* Work to complete: In the entries below, find each line bearing the string "icons" and copy it.

* Entries taken from a collection:

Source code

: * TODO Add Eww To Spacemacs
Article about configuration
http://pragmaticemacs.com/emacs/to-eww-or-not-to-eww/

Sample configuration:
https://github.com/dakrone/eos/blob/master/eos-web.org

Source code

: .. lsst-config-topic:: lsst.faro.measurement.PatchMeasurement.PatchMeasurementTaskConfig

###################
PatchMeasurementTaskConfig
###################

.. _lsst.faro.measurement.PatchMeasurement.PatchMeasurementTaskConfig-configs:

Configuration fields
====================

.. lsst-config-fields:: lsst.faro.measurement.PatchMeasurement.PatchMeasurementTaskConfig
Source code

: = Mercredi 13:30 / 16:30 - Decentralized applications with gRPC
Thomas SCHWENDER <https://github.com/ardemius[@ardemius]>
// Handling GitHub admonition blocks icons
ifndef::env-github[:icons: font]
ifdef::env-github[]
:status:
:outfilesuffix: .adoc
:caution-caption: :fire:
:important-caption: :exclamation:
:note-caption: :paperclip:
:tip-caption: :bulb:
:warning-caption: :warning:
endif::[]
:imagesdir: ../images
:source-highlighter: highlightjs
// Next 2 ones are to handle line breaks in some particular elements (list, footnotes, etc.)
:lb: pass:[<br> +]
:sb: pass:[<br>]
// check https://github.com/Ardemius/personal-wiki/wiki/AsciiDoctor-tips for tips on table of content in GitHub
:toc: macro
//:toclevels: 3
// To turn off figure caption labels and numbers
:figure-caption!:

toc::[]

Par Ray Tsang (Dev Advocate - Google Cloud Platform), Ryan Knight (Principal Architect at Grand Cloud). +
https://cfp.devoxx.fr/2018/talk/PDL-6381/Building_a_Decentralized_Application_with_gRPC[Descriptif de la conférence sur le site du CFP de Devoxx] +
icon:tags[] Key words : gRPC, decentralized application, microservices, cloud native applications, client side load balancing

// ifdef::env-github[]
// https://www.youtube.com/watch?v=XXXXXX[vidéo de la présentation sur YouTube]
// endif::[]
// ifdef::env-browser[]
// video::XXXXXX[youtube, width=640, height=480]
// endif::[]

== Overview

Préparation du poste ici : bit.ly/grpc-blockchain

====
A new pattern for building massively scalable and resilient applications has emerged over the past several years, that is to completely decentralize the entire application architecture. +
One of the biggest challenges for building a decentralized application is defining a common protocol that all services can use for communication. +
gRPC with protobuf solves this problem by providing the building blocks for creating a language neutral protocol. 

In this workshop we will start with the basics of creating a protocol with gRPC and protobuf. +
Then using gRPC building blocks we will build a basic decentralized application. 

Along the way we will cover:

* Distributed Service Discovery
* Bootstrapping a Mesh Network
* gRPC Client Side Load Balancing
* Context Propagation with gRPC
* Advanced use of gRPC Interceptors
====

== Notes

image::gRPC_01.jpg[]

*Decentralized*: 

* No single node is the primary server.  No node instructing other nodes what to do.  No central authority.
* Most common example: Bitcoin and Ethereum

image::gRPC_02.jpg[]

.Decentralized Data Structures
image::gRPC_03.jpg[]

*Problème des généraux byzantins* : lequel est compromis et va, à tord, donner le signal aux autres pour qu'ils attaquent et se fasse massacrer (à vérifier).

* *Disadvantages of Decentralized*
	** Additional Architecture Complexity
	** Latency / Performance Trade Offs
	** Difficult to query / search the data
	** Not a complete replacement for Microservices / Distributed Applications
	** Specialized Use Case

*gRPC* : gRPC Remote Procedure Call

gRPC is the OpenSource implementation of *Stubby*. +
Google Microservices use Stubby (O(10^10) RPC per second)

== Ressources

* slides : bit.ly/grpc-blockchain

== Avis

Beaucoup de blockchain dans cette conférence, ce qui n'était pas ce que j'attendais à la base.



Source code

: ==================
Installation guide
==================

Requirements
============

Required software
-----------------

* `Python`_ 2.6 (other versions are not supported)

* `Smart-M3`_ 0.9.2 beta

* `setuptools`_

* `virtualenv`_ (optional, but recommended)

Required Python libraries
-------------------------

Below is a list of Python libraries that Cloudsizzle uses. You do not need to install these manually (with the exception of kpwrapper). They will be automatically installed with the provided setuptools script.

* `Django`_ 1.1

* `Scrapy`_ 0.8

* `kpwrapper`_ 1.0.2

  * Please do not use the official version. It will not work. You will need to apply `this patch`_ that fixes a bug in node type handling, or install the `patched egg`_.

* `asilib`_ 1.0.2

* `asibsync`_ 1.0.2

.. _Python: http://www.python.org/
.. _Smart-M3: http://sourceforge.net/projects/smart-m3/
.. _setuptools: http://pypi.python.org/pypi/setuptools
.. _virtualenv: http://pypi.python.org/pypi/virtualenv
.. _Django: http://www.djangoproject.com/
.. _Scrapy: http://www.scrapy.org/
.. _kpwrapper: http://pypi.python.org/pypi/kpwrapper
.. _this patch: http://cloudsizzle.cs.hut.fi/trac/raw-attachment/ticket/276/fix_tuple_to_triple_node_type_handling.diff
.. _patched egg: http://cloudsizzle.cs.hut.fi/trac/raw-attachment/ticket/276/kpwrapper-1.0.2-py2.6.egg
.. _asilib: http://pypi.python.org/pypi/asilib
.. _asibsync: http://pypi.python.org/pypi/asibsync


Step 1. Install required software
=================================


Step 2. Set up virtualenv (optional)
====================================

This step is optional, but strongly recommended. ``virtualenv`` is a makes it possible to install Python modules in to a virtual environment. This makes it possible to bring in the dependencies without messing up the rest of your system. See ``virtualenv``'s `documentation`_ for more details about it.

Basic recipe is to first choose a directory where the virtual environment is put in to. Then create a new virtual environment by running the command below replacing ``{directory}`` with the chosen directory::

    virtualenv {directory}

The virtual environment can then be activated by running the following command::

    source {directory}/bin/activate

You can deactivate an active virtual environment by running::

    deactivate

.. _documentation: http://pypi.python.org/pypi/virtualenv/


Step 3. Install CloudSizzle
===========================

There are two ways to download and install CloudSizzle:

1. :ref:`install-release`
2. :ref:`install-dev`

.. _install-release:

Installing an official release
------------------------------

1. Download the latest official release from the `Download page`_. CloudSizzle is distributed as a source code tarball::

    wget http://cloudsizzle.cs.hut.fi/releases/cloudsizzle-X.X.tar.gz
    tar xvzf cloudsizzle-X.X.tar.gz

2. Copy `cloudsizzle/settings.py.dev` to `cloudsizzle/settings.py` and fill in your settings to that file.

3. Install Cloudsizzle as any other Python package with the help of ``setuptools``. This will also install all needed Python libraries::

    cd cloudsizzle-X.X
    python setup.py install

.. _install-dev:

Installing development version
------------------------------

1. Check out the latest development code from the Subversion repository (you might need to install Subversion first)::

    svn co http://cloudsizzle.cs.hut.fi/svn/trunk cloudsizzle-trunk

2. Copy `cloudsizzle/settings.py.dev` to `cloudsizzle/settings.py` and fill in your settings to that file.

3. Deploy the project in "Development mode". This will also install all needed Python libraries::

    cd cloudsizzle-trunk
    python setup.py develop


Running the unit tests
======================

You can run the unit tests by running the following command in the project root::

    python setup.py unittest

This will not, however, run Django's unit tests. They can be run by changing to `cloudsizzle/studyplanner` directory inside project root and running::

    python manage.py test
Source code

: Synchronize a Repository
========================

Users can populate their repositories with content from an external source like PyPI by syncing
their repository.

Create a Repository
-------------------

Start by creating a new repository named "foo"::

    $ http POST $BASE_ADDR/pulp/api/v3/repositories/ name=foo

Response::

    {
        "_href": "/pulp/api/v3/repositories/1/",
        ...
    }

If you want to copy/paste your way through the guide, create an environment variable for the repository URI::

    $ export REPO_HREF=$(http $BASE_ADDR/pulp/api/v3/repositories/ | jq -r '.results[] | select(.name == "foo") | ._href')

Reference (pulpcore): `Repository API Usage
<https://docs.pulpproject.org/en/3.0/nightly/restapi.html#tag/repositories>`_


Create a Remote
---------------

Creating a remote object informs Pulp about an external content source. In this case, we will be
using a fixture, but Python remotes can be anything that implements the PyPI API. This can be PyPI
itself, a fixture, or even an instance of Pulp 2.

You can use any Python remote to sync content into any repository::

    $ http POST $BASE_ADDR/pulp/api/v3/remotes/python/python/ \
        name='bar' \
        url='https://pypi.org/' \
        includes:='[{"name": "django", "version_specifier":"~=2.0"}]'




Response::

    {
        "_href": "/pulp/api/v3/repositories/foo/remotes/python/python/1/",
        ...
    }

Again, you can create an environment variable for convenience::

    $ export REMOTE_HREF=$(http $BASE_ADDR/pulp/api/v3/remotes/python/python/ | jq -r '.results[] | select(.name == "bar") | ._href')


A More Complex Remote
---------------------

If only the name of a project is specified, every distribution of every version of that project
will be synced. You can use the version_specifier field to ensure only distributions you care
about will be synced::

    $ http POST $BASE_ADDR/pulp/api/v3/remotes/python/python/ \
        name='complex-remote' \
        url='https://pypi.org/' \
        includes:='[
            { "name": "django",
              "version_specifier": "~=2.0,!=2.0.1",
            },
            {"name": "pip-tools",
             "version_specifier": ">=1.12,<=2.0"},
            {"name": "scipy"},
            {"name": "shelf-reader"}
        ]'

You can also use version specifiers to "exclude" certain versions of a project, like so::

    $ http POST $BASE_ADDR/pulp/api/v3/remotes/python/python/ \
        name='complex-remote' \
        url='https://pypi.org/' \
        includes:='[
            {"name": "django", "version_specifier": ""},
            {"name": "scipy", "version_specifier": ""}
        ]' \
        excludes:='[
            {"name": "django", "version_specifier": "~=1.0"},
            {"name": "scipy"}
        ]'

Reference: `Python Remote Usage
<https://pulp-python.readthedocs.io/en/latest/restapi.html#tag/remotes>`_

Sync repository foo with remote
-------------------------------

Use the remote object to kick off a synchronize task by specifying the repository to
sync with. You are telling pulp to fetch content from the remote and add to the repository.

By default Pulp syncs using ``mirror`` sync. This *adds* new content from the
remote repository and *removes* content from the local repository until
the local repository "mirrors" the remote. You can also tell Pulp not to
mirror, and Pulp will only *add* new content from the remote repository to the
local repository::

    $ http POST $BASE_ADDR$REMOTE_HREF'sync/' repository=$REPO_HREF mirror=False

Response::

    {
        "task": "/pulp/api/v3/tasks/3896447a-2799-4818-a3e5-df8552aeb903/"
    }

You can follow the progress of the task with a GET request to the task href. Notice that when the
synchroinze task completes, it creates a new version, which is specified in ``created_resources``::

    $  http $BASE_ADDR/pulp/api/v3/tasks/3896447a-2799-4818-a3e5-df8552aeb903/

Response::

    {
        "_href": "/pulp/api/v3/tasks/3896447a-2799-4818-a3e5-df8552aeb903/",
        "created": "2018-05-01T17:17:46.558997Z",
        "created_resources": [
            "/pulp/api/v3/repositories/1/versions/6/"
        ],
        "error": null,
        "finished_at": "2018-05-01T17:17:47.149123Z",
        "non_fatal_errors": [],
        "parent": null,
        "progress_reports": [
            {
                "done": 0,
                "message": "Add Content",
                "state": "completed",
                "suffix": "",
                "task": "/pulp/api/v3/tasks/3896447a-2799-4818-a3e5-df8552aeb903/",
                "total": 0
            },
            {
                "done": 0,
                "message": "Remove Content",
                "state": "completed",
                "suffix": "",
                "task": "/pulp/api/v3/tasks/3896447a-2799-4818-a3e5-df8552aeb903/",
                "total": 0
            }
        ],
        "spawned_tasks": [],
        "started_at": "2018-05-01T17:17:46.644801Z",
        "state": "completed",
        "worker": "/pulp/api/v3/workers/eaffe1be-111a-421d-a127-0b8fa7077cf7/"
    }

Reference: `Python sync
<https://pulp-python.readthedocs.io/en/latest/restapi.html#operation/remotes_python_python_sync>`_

* Task result:
// Handling GitHub admonition blocks icons
ifndef::env-github[:icons: font]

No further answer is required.